Drop every picture. Return the rest of the entries exactly.

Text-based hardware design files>
Content starts
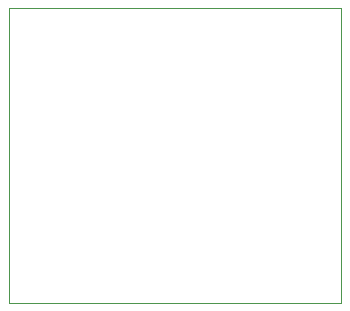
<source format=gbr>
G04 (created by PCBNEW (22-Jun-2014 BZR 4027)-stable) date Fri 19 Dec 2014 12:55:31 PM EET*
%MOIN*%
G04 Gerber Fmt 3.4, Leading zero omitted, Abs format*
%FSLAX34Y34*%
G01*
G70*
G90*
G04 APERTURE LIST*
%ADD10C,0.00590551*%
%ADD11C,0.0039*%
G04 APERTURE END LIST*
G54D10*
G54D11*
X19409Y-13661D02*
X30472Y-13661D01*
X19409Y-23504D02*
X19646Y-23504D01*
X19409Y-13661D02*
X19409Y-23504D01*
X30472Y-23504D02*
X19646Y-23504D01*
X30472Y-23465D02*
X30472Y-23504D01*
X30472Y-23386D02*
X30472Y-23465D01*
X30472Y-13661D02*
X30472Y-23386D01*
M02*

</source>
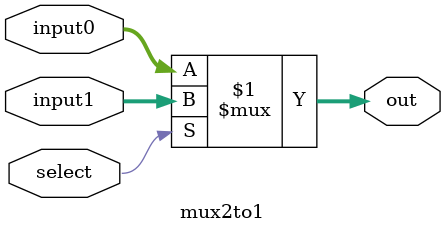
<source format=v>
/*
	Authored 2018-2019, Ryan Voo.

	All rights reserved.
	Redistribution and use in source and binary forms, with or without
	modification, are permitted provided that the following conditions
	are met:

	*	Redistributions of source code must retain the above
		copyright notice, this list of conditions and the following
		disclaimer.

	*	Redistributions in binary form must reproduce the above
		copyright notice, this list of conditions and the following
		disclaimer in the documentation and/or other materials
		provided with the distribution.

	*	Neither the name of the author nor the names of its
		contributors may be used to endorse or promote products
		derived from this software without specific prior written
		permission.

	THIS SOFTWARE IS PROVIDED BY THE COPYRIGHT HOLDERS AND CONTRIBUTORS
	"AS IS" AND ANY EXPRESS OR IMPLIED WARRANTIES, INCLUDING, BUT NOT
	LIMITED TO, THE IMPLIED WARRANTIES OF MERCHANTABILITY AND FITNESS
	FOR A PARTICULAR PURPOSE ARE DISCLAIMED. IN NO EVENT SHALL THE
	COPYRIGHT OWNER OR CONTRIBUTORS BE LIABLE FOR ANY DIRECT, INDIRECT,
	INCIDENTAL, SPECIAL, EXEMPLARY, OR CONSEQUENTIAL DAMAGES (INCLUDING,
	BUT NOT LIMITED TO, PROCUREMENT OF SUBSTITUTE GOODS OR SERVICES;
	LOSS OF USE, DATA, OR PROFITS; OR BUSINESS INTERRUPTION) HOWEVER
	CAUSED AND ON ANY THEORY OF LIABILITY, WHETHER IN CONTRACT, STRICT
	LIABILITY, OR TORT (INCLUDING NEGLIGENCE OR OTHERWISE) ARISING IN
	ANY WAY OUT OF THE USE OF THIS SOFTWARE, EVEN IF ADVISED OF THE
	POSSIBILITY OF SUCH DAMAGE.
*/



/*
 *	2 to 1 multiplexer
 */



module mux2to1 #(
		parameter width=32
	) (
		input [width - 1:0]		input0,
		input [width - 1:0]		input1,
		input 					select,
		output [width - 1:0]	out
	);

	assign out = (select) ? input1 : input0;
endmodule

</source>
Content ends
Exercise response>
<source format=gbr>
G04 (created by PCBNEW (22-Jun-2014 BZR 4027)-stable) date Fri 19 Dec 2014 12:55:31 PM EET*
%MOIN*%
G04 Gerber Fmt 3.4, Leading zero omitted, Abs format*
%FSLAX34Y34*%
G01*
G70*
G90*
G04 APERTURE LIST*
%ADD10C,0.00590551*%
%ADD11C,0.0039*%
G04 APERTURE END LIST*
G54D10*
G54D11*
X19409Y-13661D02*
X30472Y-13661D01*
X19409Y-23504D02*
X19646Y-23504D01*
X19409Y-13661D02*
X19409Y-23504D01*
X30472Y-23504D02*
X19646Y-23504D01*
X30472Y-23465D02*
X30472Y-23504D01*
X30472Y-23386D02*
X30472Y-23465D01*
X30472Y-13661D02*
X30472Y-23386D01*
M02*

</source>
<source format=v>
/*
	Authored 2018-2019, Ryan Voo.

	All rights reserved.
	Redistribution and use in source and binary forms, with or without
	modification, are permitted provided that the following conditions
	are met:

	*	Redistributions of source code must retain the above
		copyright notice, this list of conditions and the following
		disclaimer.

	*	Redistributions in binary form must reproduce the above
		copyright notice, this list of conditions and the following
		disclaimer in the documentation and/or other materials
		provided with the distribution.

	*	Neither the name of the author nor the names of its
		contributors may be used to endorse or promote products
		derived from this software without specific prior written
		permission.

	THIS SOFTWARE IS PROVIDED BY THE COPYRIGHT HOLDERS AND CONTRIBUTORS
	"AS IS" AND ANY EXPRESS OR IMPLIED WARRANTIES, INCLUDING, BUT NOT
	LIMITED TO, THE IMPLIED WARRANTIES OF MERCHANTABILITY AND FITNESS
	FOR A PARTICULAR PURPOSE ARE DISCLAIMED. IN NO EVENT SHALL THE
	COPYRIGHT OWNER OR CONTRIBUTORS BE LIABLE FOR ANY DIRECT, INDIRECT,
	INCIDENTAL, SPECIAL, EXEMPLARY, OR CONSEQUENTIAL DAMAGES (INCLUDING,
	BUT NOT LIMITED TO, PROCUREMENT OF SUBSTITUTE GOODS OR SERVICES;
	LOSS OF USE, DATA, OR PROFITS; OR BUSINESS INTERRUPTION) HOWEVER
	CAUSED AND ON ANY THEORY OF LIABILITY, WHETHER IN CONTRACT, STRICT
	LIABILITY, OR TORT (INCLUDING NEGLIGENCE OR OTHERWISE) ARISING IN
	ANY WAY OUT OF THE USE OF THIS SOFTWARE, EVEN IF ADVISED OF THE
	POSSIBILITY OF SUCH DAMAGE.
*/



/*
 *	2 to 1 multiplexer
 */



module mux2to1 #(
		parameter width=32
	) (
		input [width - 1:0]		input0,
		input [width - 1:0]		input1,
		input 					select,
		output [width - 1:0]	out
	);

	assign out = (select) ? input1 : input0;
endmodule

</source>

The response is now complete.